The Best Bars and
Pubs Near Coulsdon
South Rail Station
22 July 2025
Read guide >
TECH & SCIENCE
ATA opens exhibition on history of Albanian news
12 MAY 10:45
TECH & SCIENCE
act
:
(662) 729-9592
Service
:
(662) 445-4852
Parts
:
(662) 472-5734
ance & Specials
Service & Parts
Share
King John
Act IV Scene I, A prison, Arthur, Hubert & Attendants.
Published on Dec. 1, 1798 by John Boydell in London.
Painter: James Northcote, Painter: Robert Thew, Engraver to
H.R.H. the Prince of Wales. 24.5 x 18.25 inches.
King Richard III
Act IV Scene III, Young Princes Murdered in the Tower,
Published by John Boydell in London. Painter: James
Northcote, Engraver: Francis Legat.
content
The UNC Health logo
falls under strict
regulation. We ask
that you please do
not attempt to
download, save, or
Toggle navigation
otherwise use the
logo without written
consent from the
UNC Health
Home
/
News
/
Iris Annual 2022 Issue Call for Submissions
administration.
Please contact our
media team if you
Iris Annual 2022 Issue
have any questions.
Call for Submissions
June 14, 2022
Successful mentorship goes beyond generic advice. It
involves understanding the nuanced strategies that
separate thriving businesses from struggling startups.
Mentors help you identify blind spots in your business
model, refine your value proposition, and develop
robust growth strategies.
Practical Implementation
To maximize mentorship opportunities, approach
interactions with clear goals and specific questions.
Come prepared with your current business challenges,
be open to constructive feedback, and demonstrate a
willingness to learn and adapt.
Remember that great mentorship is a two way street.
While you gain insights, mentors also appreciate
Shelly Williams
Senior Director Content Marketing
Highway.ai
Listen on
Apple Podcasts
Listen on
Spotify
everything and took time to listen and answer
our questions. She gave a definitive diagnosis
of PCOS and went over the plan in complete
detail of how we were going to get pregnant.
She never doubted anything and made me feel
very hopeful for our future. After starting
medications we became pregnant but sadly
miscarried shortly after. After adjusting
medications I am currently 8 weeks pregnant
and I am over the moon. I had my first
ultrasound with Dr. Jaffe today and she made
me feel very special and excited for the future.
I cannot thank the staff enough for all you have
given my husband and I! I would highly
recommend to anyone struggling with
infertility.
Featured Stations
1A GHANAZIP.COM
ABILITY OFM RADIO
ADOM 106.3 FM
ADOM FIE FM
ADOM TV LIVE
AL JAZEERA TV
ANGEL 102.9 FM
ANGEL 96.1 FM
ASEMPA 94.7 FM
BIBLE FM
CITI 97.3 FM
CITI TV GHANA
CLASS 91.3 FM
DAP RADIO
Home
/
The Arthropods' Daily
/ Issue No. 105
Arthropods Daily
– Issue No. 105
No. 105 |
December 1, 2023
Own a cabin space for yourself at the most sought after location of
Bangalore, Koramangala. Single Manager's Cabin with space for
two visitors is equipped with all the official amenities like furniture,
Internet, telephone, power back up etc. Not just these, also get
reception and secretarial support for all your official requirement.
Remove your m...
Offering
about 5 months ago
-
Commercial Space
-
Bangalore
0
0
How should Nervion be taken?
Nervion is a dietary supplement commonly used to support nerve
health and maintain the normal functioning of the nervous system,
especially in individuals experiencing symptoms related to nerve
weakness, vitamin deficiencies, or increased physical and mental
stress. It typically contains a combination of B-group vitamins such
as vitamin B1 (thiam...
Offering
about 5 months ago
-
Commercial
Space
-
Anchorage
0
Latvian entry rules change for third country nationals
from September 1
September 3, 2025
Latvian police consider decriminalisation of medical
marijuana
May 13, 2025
----------
Task ▸ Switch "Apple Podcasts" to "Google Podcasts" in the lines above, and write out all the lines again with nothing else changed.

Exercise response ▸
The Best Bars and
Pubs Near Coulsdon
South Rail Station
22 July 2025
Read guide >
TECH & SCIENCE
ATA opens exhibition on history of Albanian news
12 MAY 10:45
TECH & SCIENCE
act
:
(662) 729-9592
Service
:
(662) 445-4852
Parts
:
(662) 472-5734
ance & Specials
Service & Parts
Share
King John
Act IV Scene I, A prison, Arthur, Hubert & Attendants.
Published on Dec. 1, 1798 by John Boydell in London.
Painter: James Northcote, Painter: Robert Thew, Engraver to
H.R.H. the Prince of Wales. 24.5 x 18.25 inches.
King Richard III
Act IV Scene III, Young Princes Murdered in the Tower,
Published by John Boydell in London. Painter: James
Northcote, Engraver: Francis Legat.
content
The UNC Health logo
falls under strict
regulation. We ask
that you please do
not attempt to
download, save, or
Toggle navigation
otherwise use the
logo without written
consent from the
UNC Health
Home
/
News
/
Iris Annual 2022 Issue Call for Submissions
administration.
Please contact our
media team if you
Iris Annual 2022 Issue
have any questions.
Call for Submissions
June 14, 2022
Successful mentorship goes beyond generic advice. It
involves understanding the nuanced strategies that
separate thriving businesses from struggling startups.
Mentors help you identify blind spots in your business
model, refine your value proposition, and develop
robust growth strategies.
Practical Implementation
To maximize mentorship opportunities, approach
interactions with clear goals and specific questions.
Come prepared with your current business challenges,
be open to constructive feedback, and demonstrate a
willingness to learn and adapt.
Remember that great mentorship is a two way street.
While you gain insights, mentors also appreciate
Shelly Williams
Senior Director Content Marketing
Highway.ai
Listen on
Google Podcasts
Listen on
Spotify
everything and took time to listen and answer
our questions. She gave a definitive diagnosis
of PCOS and went over the plan in complete
detail of how we were going to get pregnant.
She never doubted anything and made me feel
very hopeful for our future. After starting
medications we became pregnant but sadly
miscarried shortly after. After adjusting
medications I am currently 8 weeks pregnant
and I am over the moon. I had my first
ultrasound with Dr. Jaffe today and she made
me feel very special and excited for the future.
I cannot thank the staff enough for all you have
given my husband and I! I would highly
recommend to anyone struggling with
infertility.
Featured Stations
1A GHANAZIP.COM
ABILITY OFM RADIO
ADOM 106.3 FM
ADOM FIE FM
ADOM TV LIVE
AL JAZEERA TV
ANGEL 102.9 FM
ANGEL 96.1 FM
ASEMPA 94.7 FM
BIBLE FM
CITI 97.3 FM
CITI TV GHANA
CLASS 91.3 FM
DAP RADIO
Home
/
The Arthropods' Daily
/ Issue No. 105
Arthropods Daily
– Issue No. 105
No. 105 |
December 1, 2023
Own a cabin space for yourself at the most sought after location of
Bangalore, Koramangala. Single Manager's Cabin with space for
two visitors is equipped with all the official amenities like furniture,
Internet, telephone, power back up etc. Not just these, also get
reception and secretarial support for all your official requirement.
Remove your m...
Offering
about 5 months ago
-
Commercial Space
-
Bangalore
0
0
How should Nervion be taken?
Nervion is a dietary supplement commonly used to support nerve
health and maintain the normal functioning of the nervous system,
especially in individuals experiencing symptoms related to nerve
weakness, vitamin deficiencies, or increased physical and mental
stress. It typically contains a combination of B-group vitamins such
as vitamin B1 (thiam...
Offering
about 5 months ago
-
Commercial
Space
-
Anchorage
0
Latvian entry rules change for third country nationals
from September 1
September 3, 2025
Latvian police consider decriminalisation of medical
marijuana
May 13, 2025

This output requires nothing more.